Posted on 11/25/2001 8:38:35 AM PST by Leroy S. Mort
Some U.S. special forces troops were in an Afghan fortress where Taliban prisoners of war rioted, a Pentagon spokesman said Sunday. All the Americans were believed to be safe, while hundreds of foreign fighters were reported killed.
The uprising started among about 300 ``hard-core Taliban'' prisoners who had smuggled weapons into the fort and tried to fight their way out, spokesman Lt. Col. Dan Stoneking said. U.S. aircraft bombed the Taliban forces during the fighting, he said.
``It appears all U.S. personnel are accounted for'' and believed to be safe, Stoneking said.

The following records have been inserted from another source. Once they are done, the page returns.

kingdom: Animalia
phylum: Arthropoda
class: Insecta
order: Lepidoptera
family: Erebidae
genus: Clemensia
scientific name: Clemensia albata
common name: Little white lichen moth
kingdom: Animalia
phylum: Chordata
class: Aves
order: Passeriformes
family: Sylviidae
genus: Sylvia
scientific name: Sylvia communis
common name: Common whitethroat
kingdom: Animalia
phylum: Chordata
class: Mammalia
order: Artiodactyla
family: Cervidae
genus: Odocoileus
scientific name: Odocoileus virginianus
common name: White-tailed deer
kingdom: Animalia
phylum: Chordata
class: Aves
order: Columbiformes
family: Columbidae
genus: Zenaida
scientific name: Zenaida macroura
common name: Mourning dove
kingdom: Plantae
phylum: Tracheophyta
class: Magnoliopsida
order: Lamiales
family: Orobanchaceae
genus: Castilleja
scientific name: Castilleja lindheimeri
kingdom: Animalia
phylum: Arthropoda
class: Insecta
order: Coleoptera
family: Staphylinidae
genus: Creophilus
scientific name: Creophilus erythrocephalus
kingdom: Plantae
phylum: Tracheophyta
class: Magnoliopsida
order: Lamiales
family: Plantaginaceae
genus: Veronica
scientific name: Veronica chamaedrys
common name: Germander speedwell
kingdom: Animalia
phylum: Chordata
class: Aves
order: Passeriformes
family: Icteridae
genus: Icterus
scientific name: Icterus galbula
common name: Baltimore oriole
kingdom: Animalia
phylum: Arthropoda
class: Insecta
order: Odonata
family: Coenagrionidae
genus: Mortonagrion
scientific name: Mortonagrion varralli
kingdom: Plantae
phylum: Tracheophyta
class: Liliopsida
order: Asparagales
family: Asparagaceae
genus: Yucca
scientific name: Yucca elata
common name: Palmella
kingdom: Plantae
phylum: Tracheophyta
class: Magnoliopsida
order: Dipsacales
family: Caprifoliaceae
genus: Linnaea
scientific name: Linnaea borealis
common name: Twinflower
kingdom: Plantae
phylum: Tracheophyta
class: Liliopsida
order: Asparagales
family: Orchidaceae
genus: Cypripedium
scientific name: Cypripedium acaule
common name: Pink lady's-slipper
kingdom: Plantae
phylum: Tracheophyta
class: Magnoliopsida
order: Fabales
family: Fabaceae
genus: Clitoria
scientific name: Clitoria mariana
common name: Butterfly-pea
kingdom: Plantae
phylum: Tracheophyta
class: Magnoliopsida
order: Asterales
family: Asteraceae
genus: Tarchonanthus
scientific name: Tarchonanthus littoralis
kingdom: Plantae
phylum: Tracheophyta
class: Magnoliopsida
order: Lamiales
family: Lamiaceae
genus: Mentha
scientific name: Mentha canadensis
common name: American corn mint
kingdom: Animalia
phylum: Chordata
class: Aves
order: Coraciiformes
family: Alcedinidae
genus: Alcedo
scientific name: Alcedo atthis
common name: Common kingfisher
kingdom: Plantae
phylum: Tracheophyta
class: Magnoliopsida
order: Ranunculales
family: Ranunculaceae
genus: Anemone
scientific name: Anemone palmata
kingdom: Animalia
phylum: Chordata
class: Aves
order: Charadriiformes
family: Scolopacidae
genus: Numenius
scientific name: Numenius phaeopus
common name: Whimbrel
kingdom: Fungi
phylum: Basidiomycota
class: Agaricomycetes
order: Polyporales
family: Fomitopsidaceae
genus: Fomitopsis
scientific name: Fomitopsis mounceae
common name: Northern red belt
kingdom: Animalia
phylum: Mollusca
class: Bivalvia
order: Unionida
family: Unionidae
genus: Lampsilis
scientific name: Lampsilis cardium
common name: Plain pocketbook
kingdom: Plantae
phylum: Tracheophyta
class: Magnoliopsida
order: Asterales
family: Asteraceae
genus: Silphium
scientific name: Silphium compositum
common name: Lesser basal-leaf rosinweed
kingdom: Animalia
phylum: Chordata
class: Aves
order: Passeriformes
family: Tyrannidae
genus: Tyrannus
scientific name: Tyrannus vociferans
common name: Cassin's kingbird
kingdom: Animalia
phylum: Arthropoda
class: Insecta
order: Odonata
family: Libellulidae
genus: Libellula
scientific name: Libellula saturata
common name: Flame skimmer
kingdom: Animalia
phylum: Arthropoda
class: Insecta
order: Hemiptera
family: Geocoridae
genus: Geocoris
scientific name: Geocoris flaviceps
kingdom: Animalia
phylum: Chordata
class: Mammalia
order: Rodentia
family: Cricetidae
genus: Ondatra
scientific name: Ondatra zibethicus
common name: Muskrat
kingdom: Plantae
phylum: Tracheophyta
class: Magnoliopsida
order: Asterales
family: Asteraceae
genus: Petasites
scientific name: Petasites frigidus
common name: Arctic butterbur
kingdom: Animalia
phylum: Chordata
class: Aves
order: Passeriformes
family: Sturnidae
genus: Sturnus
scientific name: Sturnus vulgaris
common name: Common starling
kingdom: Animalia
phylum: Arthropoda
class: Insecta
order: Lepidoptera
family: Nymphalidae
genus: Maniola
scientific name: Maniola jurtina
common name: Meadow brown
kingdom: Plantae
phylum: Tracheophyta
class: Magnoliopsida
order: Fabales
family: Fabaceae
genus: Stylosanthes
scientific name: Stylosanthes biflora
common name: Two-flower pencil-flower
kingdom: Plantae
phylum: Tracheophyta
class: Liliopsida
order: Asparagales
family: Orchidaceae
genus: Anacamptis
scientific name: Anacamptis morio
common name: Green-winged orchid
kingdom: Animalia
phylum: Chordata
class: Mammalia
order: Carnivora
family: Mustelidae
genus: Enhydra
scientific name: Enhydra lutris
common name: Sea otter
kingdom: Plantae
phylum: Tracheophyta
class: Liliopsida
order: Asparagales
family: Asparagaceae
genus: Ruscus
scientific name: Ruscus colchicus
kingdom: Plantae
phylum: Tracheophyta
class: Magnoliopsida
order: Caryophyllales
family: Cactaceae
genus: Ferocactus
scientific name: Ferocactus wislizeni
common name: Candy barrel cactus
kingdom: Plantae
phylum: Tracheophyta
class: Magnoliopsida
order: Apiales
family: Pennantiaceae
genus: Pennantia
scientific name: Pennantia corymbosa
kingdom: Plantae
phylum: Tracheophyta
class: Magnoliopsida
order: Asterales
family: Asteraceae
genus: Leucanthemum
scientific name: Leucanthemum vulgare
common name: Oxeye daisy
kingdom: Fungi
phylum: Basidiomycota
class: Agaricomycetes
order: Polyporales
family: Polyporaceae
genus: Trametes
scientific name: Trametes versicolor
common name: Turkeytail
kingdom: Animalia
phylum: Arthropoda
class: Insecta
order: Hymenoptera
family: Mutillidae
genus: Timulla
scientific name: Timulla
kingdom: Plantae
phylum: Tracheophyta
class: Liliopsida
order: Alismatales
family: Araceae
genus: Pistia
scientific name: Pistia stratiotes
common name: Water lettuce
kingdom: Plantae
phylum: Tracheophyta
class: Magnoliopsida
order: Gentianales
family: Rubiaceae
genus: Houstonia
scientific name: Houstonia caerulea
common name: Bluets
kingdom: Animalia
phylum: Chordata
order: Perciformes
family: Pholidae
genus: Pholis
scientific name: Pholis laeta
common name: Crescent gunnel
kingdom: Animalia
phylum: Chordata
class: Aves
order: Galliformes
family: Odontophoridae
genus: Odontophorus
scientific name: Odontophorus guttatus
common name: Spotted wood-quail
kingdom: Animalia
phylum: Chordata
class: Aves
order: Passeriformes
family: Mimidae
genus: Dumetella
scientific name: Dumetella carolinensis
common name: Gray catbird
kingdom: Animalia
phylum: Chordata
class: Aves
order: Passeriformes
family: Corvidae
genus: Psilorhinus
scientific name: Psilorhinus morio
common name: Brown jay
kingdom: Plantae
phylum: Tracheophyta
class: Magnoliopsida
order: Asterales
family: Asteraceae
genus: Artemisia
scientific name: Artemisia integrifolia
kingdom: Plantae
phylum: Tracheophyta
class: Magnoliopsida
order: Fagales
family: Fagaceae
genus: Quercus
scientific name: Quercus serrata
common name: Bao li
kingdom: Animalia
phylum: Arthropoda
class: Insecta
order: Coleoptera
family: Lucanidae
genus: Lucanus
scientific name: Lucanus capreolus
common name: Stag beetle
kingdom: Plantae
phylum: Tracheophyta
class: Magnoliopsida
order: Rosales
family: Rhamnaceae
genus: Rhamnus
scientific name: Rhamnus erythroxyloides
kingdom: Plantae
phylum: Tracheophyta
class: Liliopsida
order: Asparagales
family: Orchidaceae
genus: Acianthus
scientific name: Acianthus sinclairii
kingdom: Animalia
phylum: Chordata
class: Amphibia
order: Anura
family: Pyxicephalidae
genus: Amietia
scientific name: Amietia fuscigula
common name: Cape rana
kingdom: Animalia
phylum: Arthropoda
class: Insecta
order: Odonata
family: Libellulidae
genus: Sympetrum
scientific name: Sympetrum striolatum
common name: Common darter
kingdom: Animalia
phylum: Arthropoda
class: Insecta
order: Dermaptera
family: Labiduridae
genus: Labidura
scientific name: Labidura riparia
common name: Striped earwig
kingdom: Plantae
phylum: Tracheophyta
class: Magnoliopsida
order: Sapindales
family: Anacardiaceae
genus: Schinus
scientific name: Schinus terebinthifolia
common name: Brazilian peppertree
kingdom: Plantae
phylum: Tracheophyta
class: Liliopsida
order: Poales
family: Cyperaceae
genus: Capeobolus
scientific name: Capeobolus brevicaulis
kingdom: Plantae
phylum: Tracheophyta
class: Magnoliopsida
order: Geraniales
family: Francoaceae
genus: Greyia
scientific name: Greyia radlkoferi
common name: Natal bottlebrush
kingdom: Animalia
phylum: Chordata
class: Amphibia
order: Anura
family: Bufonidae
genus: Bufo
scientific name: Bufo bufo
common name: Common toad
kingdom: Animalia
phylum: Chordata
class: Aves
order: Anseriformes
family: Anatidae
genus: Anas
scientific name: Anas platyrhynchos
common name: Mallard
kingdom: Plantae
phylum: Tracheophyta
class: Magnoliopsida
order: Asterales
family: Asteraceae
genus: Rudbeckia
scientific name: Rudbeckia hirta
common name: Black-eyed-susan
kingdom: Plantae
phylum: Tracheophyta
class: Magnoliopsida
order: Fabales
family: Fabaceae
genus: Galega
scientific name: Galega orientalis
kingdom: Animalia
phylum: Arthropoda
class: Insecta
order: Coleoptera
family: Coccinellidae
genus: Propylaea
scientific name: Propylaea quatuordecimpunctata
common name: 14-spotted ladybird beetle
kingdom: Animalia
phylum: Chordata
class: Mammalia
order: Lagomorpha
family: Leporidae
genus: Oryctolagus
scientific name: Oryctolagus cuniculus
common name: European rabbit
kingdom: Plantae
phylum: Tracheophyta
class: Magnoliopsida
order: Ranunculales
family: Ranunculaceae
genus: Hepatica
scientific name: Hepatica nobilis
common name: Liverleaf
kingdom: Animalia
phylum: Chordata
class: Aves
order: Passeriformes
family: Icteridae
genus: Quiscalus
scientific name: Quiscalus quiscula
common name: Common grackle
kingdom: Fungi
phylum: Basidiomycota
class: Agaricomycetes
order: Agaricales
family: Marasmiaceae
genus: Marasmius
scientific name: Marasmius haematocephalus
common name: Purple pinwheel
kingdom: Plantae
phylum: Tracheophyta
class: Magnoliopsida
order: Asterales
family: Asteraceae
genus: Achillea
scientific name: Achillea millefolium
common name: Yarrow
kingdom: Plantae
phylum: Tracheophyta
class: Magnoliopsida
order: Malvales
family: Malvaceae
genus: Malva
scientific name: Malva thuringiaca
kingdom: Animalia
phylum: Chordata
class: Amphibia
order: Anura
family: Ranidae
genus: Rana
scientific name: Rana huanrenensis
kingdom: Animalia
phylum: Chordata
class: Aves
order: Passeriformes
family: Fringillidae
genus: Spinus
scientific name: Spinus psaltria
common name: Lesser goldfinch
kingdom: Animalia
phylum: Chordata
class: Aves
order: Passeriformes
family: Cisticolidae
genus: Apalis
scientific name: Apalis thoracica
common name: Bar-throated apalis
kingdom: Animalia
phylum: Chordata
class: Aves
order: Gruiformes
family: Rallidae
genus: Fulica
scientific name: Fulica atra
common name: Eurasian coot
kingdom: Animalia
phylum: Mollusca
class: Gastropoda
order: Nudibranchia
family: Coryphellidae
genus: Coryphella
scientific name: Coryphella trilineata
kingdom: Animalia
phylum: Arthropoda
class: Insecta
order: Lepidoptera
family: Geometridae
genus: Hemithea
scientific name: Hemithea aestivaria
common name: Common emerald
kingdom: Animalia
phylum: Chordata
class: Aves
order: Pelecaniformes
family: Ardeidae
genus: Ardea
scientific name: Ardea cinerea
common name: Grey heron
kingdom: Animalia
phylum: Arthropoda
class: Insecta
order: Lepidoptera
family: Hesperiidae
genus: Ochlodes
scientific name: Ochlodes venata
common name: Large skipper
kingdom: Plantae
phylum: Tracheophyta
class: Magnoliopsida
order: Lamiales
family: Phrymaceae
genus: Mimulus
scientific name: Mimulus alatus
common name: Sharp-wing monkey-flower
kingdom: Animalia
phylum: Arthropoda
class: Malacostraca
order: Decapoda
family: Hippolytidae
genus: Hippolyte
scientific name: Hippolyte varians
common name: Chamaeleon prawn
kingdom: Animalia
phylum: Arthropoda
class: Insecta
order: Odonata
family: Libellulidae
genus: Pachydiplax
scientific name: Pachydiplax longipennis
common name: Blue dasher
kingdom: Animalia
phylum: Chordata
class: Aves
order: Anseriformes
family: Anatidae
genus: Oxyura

The fighters were captured a day earlier in the siege of the northern city of Kunduz. The riot took place outside the northern town of Mazar-e-Sharif, where they were being held, a northern alliance spokesman said.
A northern alliance commander who controlled the fort, Gen. Rashid Dostum, brought in about 500 of his fighters to quell the uprising, Stoneking said.
The fighters were not Afghans, but most were Chechens and Pakistanis, Stoneking said.
Foreign fighters in Kunduz - mainly Arabs, Chechens and Pakistanis - had insisted on security guarantees following reports of summary executions by the northern alliance in Mazar-e-Sharif and Kabul, the Afghan capital.